A couple of weeks ago, I recorded a video presentation about the likely employment effects in Australia, as part of my university’s response to the pandemic. The sound quality wasn’t great, what with reliance on my computer microphone, a spotty Internet connection and my accent, which is too strong even for some Aussies.

The communications people at the Uni got back to me and said it might have to have subtitles, but they could improve things by lowering the volume of the background music. My immediate reaction was unprintable, and while I managed to calm down, I wrote back to say that under no circumstances would I accept any kind of musical accompaniment. They cut out the music and managed to get it done with closed captions (the kind that are turned off my default).

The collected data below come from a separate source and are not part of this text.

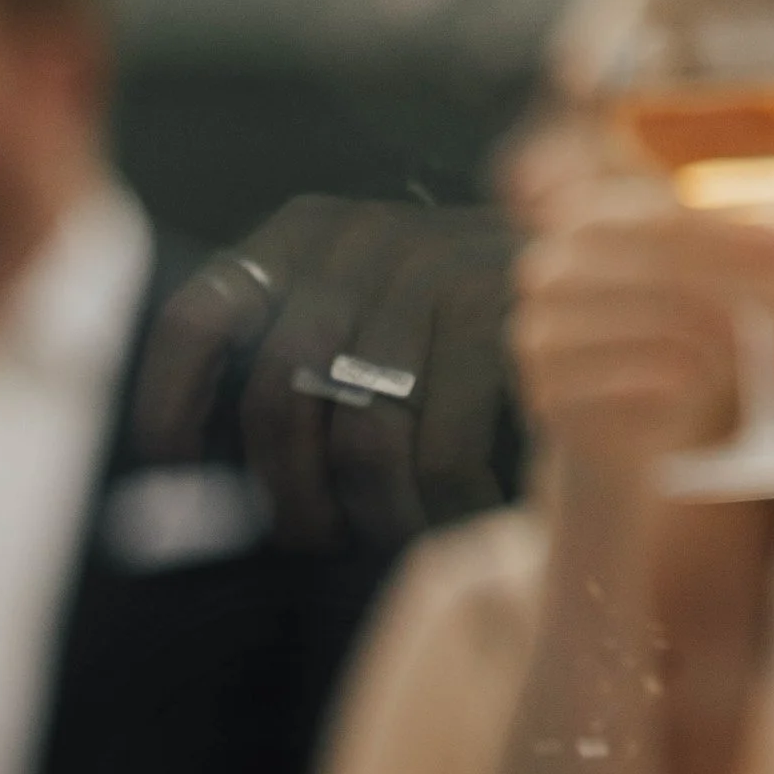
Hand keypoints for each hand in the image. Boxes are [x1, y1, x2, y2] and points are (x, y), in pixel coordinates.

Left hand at [131, 194, 518, 550]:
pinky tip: (441, 519)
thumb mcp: (353, 339)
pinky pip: (435, 443)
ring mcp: (430, 259)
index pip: (200, 319)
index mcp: (300, 236)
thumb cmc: (445, 346)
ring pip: (359, 429)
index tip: (178, 473)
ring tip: (373, 536)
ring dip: (361, 508)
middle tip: (305, 538)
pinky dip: (432, 503)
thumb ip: (280, 384)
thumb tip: (175, 491)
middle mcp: (357, 235)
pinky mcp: (493, 301)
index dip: (173, 406)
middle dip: (284, 487)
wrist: (600, 292)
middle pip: (277, 392)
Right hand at [511, 181, 773, 477]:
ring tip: (742, 349)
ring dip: (711, 337)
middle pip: (658, 269)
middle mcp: (549, 272)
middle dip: (738, 284)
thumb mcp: (694, 276)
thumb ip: (732, 249)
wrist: (605, 417)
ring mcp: (540, 334)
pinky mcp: (548, 394)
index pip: (666, 218)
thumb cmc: (658, 332)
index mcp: (585, 221)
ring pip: (645, 325)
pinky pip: (623, 384)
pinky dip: (672, 382)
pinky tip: (697, 382)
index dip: (737, 235)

But, obviously, I’m in an aging and shrinking minority here. David Attenborough’s documentaries, which I used to love, are now unwatchable (or rather unlistenable), with lush orchestral music crashing over his narration. If it’s not that, it’s an annoying metronomic repetition of the same five notes over and over. When people complain, the answer is “this isn’t a lecture”. But that’s exactly what I want from a documentary – a lecture with high-quality video combining to convey more information than either alone. Music, by contrast, conveys no information at all (except, I guess, “this is bad music”). If I wanted a content-free audiovisual experience, I’d far prefer a live band at the pub, with smoke and strobe lights, to someone’s musical interpretation of animal behavior overlaid on some barely audible talk.

Thinking about this brings up the more general issue of background music in films. It’s such an established convention you barely notice it most of the time. But I’ve quite often had the experience of hearing vaguely dissonant music as a character enters a room, and not knowing if this is part of the film, supposed to be audible to the character, or just part of the soundtrack. It’s just as artificial in its way as the characters in a musical bursting into song at the drop of a hat, and yet it’s a standard part of what is supposed to be realistic drama.

That’s it from my Grumpy Old Guy persona. Does anyone share my grumpiness, or want to persuade me out of it.